Près de neuf mois après avoir été nommé, le premier ministre désigné au Liban, Saad Hariri, a annoncé, jeudi 15 juillet, qu’il renonçait à former un gouvernement, au moment où le pays est confronté à la pire crise socio-économique de son histoire. M. Hariri avait été désigné premier ministre en octobre 2020 mais n’a pas réussi à former une équipe censée lancer des réformes indispensables pour débloquer notamment des aides internationales cruciales.
Le chef de file des sunnites – la communauté à qui revient le poste de chef du gouvernement en vertu du système confessionnel libanais – se présentait comme « l’unique et dernière chance » de sauver le pays du Cèdre du gouffre économique et social dans lequel il s’enfonce.
Il a précisé, jeudi, à la presse avoir rencontré le président Michel Aoun qui avait réclamé des amendements à la liste du gouvernement, changements auxquels il était opposé. « Il est clair que la position [de Michel Aoun] n’a pas changé sur le sujet et que nous ne serons pas en mesure de nous mettre d’accord », a-t-il affirmé. « Je lui ai proposé plus de temps pour réfléchir et il a dit : “Nous ne pourrons pas nous mettre d’accord”. C’est pourquoi je me suis excusé de ne pas pouvoir former le gouvernement, que Dieu aide le pays », a-t-il ajouté.
MM. Aoun et Hariri ont plusieurs fois affiché leurs désaccords ces derniers mois, notamment au cours d’une passe d’armes publique en mars après une énième rencontre qui avait viré aux accusations acerbes.

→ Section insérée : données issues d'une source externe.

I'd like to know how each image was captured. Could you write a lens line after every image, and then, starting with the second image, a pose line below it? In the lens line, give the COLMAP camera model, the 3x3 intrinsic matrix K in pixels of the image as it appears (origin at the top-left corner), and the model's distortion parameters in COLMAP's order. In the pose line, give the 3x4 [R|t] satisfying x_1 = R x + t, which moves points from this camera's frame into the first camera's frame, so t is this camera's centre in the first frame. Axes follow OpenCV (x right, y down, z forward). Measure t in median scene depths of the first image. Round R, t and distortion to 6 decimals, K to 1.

M. Hariri reprochait au président d’entraver la formation du gouvernement en insistant sur une « minorité de blocage » au sein de la prochaine équipe ministérielle et en cherchant à imposer une répartition « confessionnelle et partisane » des portefeuilles.

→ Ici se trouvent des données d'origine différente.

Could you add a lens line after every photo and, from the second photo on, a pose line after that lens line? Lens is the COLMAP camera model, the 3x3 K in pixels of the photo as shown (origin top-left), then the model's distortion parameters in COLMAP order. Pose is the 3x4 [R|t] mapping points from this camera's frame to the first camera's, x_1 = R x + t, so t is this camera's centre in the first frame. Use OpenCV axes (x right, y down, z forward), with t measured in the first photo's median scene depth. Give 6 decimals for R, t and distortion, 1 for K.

M. Hariri, lui, réitérait son attachement à un gouvernement de technocrates, réclamé à l’international. La présidence avait démenti toute velléité de « minorité de blocage » et exprimé son « étonnement », quant aux « propos » de M. Hariri.
Premier anniversaire de l’explosion du port de Beyrouth
Trois fois premier ministre, Saad Hariri avait été nommé premier ministre le 22 octobre 2020, un an après sa chute sous la pression de la rue. Le gouvernement actuel, chargé des affaires courantes, avait démissionné après l’explosion dévastatrice du port de Beyrouth (plus de deux cents morts, des milliers de blessés) le 4 août 2020, un coup de grâce pour une population déjà à genoux.
Près d’un an plus tard, les partis restent absorbés par leurs habituels marchandages dans un pays multiconfessionnel mis en coupes réglées par les barons des diverses communautés.
La gigantesque déflagration a été déclenchée par un incendie dans un entrepôt au port qui abritait des tonnes de nitrate d’ammonium stockées « sans mesures de précaution » de l’aveu même des autorités. Outre les plus de deux cents morts, l’explosion a fait plus de 6 500 blessés et détruit des quartiers entiers de la capitale libanaise. Une enquête locale n’a toujours rien donné, aucun responsable n’ayant eu à rendre des comptes. Les forces de sécurité ont tiré, mardi, des gaz lacrymogènes contre des manifestants en colère protestant devant la résidence à Beyrouth d’un ministre accusé de bloquer l’enquête sur l’explosion.
Avant M. Hariri, Moustapha Adib, un diplomate peu connu du grand public nommé à la fin du mois d’août pour former un gouvernement, avait lui aussi échoué face à la résistance des partis à sa proposition de cabinet.